:: Problem description ::
Go through the listing and retype each line exactly.

:: Source data ::
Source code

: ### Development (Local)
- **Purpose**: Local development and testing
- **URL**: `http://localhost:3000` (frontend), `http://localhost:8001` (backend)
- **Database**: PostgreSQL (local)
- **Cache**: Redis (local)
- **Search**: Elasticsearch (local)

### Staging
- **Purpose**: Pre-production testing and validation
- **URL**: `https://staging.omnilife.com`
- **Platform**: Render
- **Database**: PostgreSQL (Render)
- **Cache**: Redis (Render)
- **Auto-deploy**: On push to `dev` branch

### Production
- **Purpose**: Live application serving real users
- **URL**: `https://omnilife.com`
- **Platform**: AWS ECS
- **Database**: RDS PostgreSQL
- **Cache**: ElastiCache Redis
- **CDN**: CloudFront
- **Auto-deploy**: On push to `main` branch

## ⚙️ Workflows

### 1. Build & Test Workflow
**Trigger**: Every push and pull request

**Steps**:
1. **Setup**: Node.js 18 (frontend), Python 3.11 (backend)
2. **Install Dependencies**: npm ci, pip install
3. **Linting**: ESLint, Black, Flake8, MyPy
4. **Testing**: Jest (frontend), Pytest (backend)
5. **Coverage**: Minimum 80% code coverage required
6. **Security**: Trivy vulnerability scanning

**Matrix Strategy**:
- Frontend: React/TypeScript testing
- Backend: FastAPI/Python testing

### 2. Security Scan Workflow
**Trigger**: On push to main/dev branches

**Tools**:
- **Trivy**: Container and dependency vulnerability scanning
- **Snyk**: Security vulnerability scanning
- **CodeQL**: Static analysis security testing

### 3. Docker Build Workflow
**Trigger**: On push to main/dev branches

:: Answer section ::
Source code

: ### Development (Local)
- **Purpose**: Local development and testing
- **URL**: `http://localhost:3000` (frontend), `http://localhost:8001` (backend)
- **Database**: PostgreSQL (local)
- **Cache**: Redis (local)
- **Search**: Elasticsearch (local)

### Staging
- **Purpose**: Pre-production testing and validation
- **URL**: `https://staging.omnilife.com`
- **Platform**: Render
- **Database**: PostgreSQL (Render)
- **Cache**: Redis (Render)
- **Auto-deploy**: On push to `dev` branch

### Production
- **Purpose**: Live application serving real users
- **URL**: `https://omnilife.com`
- **Platform**: AWS ECS
- **Database**: RDS PostgreSQL
- **Cache**: ElastiCache Redis
- **CDN**: CloudFront
- **Auto-deploy**: On push to `main` branch

## ⚙️ Workflows

### 1. Build & Test Workflow
**Trigger**: Every push and pull request

**Steps**:
1. **Setup**: Node.js 18 (frontend), Python 3.11 (backend)
2. **Install Dependencies**: npm ci, pip install
3. **Linting**: ESLint, Black, Flake8, MyPy
4. **Testing**: Jest (frontend), Pytest (backend)
5. **Coverage**: Minimum 80% code coverage required
6. **Security**: Trivy vulnerability scanning

**Matrix Strategy**:
- Frontend: React/TypeScript testing
- Backend: FastAPI/Python testing

### 2. Security Scan Workflow
**Trigger**: On push to main/dev branches

**Tools**:
- **Trivy**: Container and dependency vulnerability scanning
- **Snyk**: Security vulnerability scanning
- **CodeQL**: Static analysis security testing

### 3. Docker Build Workflow
**Trigger**: On push to main/dev branches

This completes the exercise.